#### Work order:
Please transcribe the listing that follows exactly; images are to be excluded.

══ Supplied data ══

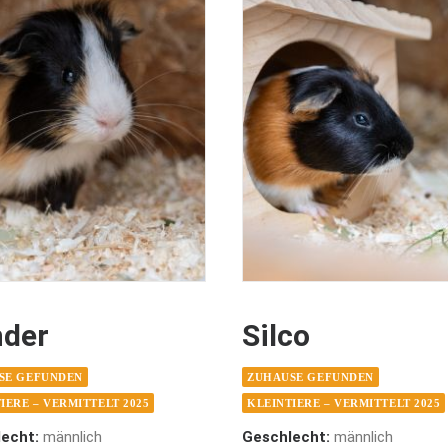
der
Silco
SE GEFUNDEN
ZUHAUSE GEFUNDEN
IERE – VERMITTELT 2025
KLEINTIERE – VERMITTELT 2025
echt:
männlich
Geschlecht:
männlich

═══

#### Exercise solution:
der
Silco
SE GEFUNDEN
ZUHAUSE GEFUNDEN
IERE – VERMITTELT 2025
KLEINTIERE – VERMITTELT 2025
echt:
männlich
Geschlecht:
männlich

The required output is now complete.